On 10/27/10 12:32, Lux, Jim (337C) wrote:
I don't know about this model.
This is like developing software on prototype hardware.  The hardware guys and 
gals keep wanting to change the hardware, and the software developers complain 
that their software keeps breaking, or that the hardware is buggy (and it is).

I wasn't suggesting the CS guys affect the correctness of the stack or kernel, my comment was purely performance-specific:

"CS guys...can once in a while trace workloads, test new load balancing mechanisms, try different kernel settings for performance, etc."

Obviously if you are altering things that endanger the correctness of the scientific workload people will be upset. If your tracer fails, your load balancer degrades performance slightly, or your new cache replacement policy sucks then the program might run slow but it should complete correctly.

But I don't think the CS guys would drool over the possibility of administering 
a cluster. The CS guys get to be sysadmin/maintenance types...not very fun for 
them, and not the kind of work that would work for their dissertation.

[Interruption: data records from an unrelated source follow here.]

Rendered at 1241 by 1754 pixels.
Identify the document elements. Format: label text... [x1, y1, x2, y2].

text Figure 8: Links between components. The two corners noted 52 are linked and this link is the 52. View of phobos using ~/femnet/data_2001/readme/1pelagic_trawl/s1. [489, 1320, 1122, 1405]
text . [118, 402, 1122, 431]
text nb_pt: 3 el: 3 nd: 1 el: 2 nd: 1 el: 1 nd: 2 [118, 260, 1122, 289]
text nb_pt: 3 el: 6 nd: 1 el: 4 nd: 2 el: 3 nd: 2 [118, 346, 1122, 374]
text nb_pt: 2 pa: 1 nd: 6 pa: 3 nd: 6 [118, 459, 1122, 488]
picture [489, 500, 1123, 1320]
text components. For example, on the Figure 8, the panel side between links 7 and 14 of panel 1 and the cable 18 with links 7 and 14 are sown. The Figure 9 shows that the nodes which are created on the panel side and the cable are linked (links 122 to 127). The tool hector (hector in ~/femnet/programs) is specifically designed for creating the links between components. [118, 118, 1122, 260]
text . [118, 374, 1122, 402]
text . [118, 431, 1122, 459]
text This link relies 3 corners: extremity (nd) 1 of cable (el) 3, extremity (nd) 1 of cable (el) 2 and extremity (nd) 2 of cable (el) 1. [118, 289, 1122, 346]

The difficulty I have getting access to alter and research root-level stuff on clusters is so great that administration by me or my adviser would allow my dissertation to move forward much more rapidly. Instead systems researchers try and simulate large systems, which as you can imagine often leads to inaccurate or downright incorrect results and consequent publications.

Frankly, I'd be the rock-star of the CS department if I had administrative control of a reasonably-sized cluster. Everyone (in CS) would be coming to me to get their research done. So it requires a little administration?? With all my spare cycles not having to write simulation codes for an entire I/O stack it would be totally worth it.